Jauhar is a cardiologist at Northwell Health. Avila is the medical director of the cardiac transplantation and mechanical circulatory support programs at North Shore University Hospital at Northwell Health.
In 2023, Kentucky became the most recent state to pass a law prohibiting the denial of organ transplantation to patients solely because of their marijuana use. The legislation is scheduled to go into effect Jan. 1, 2025. Over the past 11 years, similar measures have been enacted in 21 other states.
Though these laws overstep into medical decision-making, they are part of a rising trend. As cannabis use becomes increasingly prevalent in American society — in 2023, 61 million Americans smoked, vaped, or otherwise consumed marijuana — state governments are taking the lead in upholding the rights of cannabis users, including the rights to medical treatments to which they have historically been denied, such as organ transplantation.
At the same time, organ transplant societies, which set guidelines on transplant care, have passed on setting standardized directives on cannabis use, allowing individual programs to make their own rules. Some programs have taken a hardline approach, adopting zero-tolerance policies on marijuana. Other programs have been more permissive, taking a sort of “don’t ask, don’t tell” stance. Still others have settled in the middle, allowing transplant listing for cannabis users after six months of abstinence — even in states that have passed statutes prohibiting such limitations. There is no consensus on this issue in the transplant community.

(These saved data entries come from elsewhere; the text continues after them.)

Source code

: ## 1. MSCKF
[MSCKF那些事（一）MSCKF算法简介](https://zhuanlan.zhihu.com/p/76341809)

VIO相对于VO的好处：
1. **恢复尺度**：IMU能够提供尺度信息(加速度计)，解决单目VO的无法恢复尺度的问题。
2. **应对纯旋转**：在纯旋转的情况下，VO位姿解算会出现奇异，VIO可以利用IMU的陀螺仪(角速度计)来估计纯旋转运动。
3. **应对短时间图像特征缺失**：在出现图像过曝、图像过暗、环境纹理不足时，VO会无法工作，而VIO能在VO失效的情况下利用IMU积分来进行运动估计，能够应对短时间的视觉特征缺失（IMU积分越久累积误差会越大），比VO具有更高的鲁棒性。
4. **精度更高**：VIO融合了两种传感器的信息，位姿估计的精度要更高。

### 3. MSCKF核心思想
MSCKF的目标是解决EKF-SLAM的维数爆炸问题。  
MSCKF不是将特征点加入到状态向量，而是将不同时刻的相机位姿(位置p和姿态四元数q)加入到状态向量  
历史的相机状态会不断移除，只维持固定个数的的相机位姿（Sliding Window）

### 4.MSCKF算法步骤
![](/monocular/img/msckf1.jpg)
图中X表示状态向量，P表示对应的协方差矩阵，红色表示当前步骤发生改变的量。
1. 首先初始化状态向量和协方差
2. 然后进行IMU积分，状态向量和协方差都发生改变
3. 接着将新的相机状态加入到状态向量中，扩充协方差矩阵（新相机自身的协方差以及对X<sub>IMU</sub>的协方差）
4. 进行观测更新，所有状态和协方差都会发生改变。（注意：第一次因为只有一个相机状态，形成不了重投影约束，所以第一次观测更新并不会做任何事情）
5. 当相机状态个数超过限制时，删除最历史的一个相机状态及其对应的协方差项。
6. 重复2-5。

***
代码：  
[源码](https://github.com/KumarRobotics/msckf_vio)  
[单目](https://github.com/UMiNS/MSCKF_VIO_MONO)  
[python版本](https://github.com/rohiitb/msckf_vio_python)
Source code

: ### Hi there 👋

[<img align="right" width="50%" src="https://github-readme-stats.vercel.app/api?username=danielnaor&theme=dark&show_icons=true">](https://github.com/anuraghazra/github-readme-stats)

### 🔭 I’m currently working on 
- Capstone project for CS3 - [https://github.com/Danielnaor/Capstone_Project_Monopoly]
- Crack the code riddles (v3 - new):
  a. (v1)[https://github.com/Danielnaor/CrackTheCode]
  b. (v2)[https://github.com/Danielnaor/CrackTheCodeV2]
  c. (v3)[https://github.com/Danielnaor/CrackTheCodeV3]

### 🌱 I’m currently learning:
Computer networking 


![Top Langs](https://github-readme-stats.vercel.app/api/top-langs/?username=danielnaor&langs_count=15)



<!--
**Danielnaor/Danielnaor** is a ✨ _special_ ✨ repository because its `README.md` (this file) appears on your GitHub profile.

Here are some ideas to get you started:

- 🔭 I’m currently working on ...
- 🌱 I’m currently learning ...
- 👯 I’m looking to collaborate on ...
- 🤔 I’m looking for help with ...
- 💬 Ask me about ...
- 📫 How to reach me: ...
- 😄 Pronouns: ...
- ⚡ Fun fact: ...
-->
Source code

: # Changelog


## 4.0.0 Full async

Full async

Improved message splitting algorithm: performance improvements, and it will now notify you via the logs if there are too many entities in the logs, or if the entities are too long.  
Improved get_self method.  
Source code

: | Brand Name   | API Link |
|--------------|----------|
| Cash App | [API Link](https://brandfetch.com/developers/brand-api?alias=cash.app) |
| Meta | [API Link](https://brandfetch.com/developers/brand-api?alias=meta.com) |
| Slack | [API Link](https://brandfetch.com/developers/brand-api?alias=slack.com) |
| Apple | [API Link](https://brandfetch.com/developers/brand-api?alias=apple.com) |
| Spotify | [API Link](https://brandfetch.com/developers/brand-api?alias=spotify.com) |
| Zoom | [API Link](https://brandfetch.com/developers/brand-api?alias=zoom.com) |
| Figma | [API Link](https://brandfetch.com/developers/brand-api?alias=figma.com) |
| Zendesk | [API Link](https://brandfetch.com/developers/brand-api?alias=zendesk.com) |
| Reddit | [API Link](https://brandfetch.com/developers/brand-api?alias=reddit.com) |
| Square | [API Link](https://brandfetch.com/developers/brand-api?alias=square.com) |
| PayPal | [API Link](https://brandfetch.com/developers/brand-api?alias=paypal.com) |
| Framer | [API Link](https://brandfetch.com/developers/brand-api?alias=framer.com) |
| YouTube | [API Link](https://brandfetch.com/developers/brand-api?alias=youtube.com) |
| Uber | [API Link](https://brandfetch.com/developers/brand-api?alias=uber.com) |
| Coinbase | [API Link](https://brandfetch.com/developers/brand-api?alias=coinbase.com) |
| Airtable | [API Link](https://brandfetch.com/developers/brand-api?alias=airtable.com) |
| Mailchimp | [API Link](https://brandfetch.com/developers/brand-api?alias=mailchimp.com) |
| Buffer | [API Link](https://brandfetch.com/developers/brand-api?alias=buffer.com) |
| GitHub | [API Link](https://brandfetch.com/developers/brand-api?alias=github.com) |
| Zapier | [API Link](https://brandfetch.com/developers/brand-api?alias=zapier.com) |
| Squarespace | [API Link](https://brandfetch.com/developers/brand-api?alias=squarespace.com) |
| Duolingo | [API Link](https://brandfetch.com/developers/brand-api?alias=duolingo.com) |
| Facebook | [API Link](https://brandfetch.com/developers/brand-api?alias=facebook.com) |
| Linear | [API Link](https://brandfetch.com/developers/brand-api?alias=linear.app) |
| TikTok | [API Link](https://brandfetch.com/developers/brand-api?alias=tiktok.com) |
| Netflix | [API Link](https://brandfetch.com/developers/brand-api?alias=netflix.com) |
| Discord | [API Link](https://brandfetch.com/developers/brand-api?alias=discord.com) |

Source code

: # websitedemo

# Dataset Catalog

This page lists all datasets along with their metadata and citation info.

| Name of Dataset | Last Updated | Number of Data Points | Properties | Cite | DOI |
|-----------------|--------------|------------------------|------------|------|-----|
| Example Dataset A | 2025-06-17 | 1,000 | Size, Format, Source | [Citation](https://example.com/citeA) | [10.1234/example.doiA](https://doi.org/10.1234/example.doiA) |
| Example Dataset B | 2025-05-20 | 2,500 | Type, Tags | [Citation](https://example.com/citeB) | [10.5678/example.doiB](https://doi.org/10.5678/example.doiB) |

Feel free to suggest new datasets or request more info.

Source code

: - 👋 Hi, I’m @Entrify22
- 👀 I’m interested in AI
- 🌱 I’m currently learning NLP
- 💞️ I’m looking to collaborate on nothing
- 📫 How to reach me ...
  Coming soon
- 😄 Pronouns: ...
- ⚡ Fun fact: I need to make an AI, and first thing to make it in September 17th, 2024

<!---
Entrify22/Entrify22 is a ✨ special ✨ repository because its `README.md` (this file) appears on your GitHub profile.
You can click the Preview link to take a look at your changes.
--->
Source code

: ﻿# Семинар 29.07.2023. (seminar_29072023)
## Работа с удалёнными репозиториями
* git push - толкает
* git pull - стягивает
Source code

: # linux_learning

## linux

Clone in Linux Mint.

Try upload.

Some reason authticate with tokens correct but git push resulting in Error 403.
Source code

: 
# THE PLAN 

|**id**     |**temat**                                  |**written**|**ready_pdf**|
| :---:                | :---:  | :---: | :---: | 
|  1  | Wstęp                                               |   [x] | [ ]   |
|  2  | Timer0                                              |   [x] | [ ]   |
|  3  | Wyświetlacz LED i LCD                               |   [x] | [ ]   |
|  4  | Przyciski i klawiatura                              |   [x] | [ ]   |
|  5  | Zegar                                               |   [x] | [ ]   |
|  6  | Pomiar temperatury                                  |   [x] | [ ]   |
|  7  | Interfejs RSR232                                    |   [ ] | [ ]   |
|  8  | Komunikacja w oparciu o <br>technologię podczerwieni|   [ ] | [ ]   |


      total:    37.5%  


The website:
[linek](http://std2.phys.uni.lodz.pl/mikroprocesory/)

The variability in approach has led to disparities. Cannabis users with adequate resources, for example, can translocate to communities where programs allow transplant listing despite substance use. Such “program shopping” rewards wealthy patients with even more access to life-saving organ transplants than they already have.
We need a standardized approach to transplant eligibility in the substantial and growing cannabis-using population. Donor organs are a national commodity. That means national guidelines, not miscellaneous (and often ambiguous) institutional policies, are essential to ensuring organs are fairly distributed without improperly denying treatment to those most in need.